Text excerpt -
# Weight question for indoor 20 yard shooting?



## Nickbee (Oct 22, 2016)

I have a HyperEdge with a draw of 31" and weight of 50-60 lbs. My focus is league and tournament shooting indoors at 20 yards. 

Being this is my 1st bow, when I got it about 3 months ago 50lbs felt heavy to me. As time went on my strength has improved and now it feels like I can shoot 50lbs all day. 

So my question is should it be a goal to work up to the 60lbs my bow is capable of? Will it help accuracy or ease of tuning when it comes to arrows? 

Also what's a good way to progress. I've heard half turn on each limb bolt is a good step to take. 

THANKS!


----------



## Mahly (Dec 18, 2002)

If shooting league is your focus, I don't see a point in upping the draw weight.
It won't be any more accurate (though added holding weight might help YOU be more accurate).
Unless your arrows are overly stiff, it won't help tuning. If they are perfectly tuned to the bow now, adding weight will complicate tuning.

I normally shoot #60 for 3-D and field, but for indoors @20 yards, I drop to #50.


Sent from my iPhone using Tapatalk Pro


----------



## Padgett (Feb 5, 2010)

If this is the only kind of competitive shooting you are going to do then I would get your bow to the poundage right now that you believe is your best option for good scoring. Why? Because it is the beginning of indoor season and time for you to nail down things and enjoy the shooting at your highest level. 

Now

In the off season if you want to find out if you shoot better at 60 lbs then go ahead and do that and train up all you want and then make a final decision. Some people really like higher poundage and shoot well up there but many many indoor people enjoy something in the 50's.


----------



## Padgett (Feb 5, 2010)

I have dropped back to 50 a few times and really enjoyed shooting indoor there but for me it always cost me a couple weeks once it was time for 3d season because I had lost strength and returning to 62lbs took those few weeks to gain that strength back. I now just stay at 60 or so lbs and shoot indoor there so that when 3d season shows up I am already in shape.


----------



## JeppaCrzy (Jan 10, 2013)

I shoot 50lbs and for me it really helps my form stay consistent. 

Sent from my SAMSUNG-SM-G890A using Tapatalk


----------



## SonnyThomas (Sep 10, 2006)

Nickbee said:


> I have a HyperEdge with a draw of 31" and weight of 50-60 lbs. My focus is league and tournament shooting indoors at 20 yards.
> 
> Being this is my 1st bow, when I got it about 3 months ago 50lbs felt heavy to me. As time went on my strength has improved and now it feels like I can shoot 50lbs all day.
> 
> ...


I remember my first compound bow. It was 50 pounds and I had to hang on for dear life getting and staying at full draw. Within a few weeks I was shooting every day. I soon graduated to a 70 pound bow. Tough at first, but then piece of cake. Still, 65 pounds proved more accurate. Bought a faster 70 pound bow and found 62 pound most accurate. I shot 62 pounds for everything, Indoor, Outdoor, Field and then I was more into 3D where speed does count. One thing about paper, it doesn't take a whole lot of speed to "kill" paper. 

If Indoors is your only goal then 50 pounds will get the job done. Seems most go for a desired holding weight. Speed and draw weight really has no bearing on accuracy or tuning, not at 20 yards. Many shoot 50 pounds and less for Indoors. The right arrow and build for your bow will "thread a needle." If wanting to max out at 60 pounds then you'll be looking at another arrow.

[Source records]

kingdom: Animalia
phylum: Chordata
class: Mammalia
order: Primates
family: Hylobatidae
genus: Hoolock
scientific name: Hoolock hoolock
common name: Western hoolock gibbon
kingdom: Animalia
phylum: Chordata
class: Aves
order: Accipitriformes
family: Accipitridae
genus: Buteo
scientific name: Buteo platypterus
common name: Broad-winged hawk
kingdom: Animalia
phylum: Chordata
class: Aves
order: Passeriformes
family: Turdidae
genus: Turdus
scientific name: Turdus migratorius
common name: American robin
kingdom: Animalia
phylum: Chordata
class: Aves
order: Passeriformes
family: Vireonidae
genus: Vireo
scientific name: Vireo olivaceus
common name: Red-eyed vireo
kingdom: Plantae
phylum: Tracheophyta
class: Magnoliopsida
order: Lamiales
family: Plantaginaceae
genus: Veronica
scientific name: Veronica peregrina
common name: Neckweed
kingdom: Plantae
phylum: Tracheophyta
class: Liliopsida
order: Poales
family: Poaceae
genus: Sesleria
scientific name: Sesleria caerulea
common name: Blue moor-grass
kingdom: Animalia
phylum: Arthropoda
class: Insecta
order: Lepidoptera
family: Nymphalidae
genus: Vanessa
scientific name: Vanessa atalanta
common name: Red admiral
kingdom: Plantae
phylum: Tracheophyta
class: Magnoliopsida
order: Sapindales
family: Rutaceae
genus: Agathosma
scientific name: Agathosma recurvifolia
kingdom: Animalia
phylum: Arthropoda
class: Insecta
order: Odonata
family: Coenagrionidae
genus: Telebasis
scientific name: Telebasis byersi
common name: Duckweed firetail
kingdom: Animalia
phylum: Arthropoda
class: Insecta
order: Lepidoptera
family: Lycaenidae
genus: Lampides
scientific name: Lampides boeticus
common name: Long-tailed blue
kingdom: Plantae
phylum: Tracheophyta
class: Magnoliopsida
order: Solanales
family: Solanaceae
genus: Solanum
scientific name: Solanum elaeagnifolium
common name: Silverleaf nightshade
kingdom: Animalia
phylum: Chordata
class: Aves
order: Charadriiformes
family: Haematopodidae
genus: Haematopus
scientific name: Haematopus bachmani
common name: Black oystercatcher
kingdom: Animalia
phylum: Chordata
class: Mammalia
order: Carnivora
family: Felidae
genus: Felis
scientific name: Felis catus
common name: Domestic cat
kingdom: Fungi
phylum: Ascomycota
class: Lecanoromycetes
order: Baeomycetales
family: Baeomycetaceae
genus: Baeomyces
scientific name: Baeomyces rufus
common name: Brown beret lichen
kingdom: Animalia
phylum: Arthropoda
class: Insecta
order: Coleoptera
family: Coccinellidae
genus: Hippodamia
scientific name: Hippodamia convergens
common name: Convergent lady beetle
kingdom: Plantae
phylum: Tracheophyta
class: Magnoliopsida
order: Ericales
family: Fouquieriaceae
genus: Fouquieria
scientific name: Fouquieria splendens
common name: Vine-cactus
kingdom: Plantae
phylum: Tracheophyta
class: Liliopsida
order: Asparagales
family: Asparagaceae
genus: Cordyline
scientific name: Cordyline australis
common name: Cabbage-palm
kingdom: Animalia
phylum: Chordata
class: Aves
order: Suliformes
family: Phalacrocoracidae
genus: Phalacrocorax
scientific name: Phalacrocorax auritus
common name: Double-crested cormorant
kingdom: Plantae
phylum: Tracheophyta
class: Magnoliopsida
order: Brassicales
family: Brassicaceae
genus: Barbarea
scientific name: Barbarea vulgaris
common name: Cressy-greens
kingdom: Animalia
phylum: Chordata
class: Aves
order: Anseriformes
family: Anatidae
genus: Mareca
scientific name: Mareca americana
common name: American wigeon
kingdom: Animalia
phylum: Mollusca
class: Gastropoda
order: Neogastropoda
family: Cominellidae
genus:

Requests -
1. List each distinct username that posts in the archery thread.
2. Rewrite the archery thread from "It won't be" to "will complicate tuning.", putting "precise" wherever "accurate" appears.
The records are separate material from the archery thread.

Expected outputs -
1. Nickbee, Mahly, Padgett, JeppaCrzy, SonnyThomas

2.
It won't be any more precise (though added holding weight might help YOU be more precise).
Unless your arrows are overly stiff, it won't help tuning. If they are perfectly tuned to the bow now, adding weight will complicate tuning.